On Friday, the GST Council lowered the tax rate for restaurants (barring those located in luxury hotels) to 5%. This new rate will be applicable to all AC and non-AC eating outlets from today. Previously, 12 percent GST on food bill was levied in non-AC restaurants and 18 percent in air-conditioned ones. All these restaurants were given input tax credit, a facility to set off tax paid on inputs with final tax. However, Union Finance Minister Arun Jaitley during his press conference had said that the Input Tax Credit (ITC) benefit given to restaurants was meant to be passed on to the customers. Since the restaurants failed to do so, this facility was withdrawn and a uniform 5 percent tax is levied on all restaurants without the distinction of AC or non-AC.
This is expected to bring down the price of your food bill significantly. However, restaurants in starred-hotels that charge Rs 7,500 or more per day room tariff will be levied 18 percent GST but ITC is allowed for them. Those restaurants in hotels charging less than Rs 7,500 room tariff will charge 5 percent GST but will not get ITC. “This revision in GST rate for restaurants is positive, as it would bring down the dining-out cost, supporting footfalls and revenues at a time when most organised restaurants are struggling to grow demand,” ICRA Vice President and Sector Head Pavethra Ponniah told Firstpost about the development.
There are other media reports suggesting that the restaurants might consider an overhaul in their menu, increasing the prices of certain dishes in order to make a profit.
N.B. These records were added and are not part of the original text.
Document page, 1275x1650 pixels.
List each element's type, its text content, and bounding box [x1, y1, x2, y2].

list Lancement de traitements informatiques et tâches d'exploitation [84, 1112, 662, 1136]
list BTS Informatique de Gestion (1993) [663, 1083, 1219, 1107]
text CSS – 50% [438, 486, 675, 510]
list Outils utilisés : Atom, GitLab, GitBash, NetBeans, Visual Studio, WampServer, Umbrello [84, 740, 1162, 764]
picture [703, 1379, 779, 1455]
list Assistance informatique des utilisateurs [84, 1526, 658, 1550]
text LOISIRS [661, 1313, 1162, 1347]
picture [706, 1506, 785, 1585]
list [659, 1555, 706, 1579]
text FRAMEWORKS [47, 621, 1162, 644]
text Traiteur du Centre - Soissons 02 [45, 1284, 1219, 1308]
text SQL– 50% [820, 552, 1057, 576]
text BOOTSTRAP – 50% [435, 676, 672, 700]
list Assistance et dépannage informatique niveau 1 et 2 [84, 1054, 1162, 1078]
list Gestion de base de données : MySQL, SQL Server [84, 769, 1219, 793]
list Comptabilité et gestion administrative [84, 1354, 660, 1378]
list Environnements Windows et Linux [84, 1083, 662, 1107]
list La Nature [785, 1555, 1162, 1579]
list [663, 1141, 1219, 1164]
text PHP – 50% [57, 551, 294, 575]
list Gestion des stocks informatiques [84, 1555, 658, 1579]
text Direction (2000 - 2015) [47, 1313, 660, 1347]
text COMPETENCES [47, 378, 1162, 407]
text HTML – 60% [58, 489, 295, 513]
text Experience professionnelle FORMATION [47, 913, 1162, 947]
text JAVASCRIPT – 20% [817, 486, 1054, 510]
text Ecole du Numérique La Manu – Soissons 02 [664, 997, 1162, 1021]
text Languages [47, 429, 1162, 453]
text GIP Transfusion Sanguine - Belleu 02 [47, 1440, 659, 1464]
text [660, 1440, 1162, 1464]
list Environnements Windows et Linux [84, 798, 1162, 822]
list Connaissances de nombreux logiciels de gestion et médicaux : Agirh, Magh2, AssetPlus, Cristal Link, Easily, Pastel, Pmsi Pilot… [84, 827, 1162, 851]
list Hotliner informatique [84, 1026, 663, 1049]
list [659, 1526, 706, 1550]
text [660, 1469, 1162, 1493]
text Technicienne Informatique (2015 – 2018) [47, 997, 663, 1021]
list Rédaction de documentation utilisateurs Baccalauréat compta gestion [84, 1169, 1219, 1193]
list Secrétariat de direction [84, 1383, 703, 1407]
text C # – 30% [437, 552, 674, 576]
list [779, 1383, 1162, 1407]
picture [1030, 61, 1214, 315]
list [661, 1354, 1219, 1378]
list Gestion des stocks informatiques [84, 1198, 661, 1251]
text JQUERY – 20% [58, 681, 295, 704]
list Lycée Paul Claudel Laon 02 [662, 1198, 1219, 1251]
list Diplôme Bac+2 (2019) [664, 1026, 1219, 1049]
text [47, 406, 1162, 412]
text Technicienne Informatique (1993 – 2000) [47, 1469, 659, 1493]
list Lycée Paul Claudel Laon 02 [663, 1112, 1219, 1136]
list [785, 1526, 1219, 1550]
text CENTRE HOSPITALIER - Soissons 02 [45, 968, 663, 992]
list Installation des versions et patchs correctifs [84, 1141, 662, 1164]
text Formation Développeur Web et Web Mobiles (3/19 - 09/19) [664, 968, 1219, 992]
Apart from this, Chewing gum, chocolates, coffee, custard powder, marble and granite, dental hygiene products, polishes and creams, sanitary ware, leather clothing, artificial fur, wigs, cookers, stoves, after-shave, deodorant, detergent and washing power, razors and blades, cutlery, storage water heater, batteries, goggles, wrist watches and mattress are among the products on which tax rate has been cut from 28 percent to 18 percent.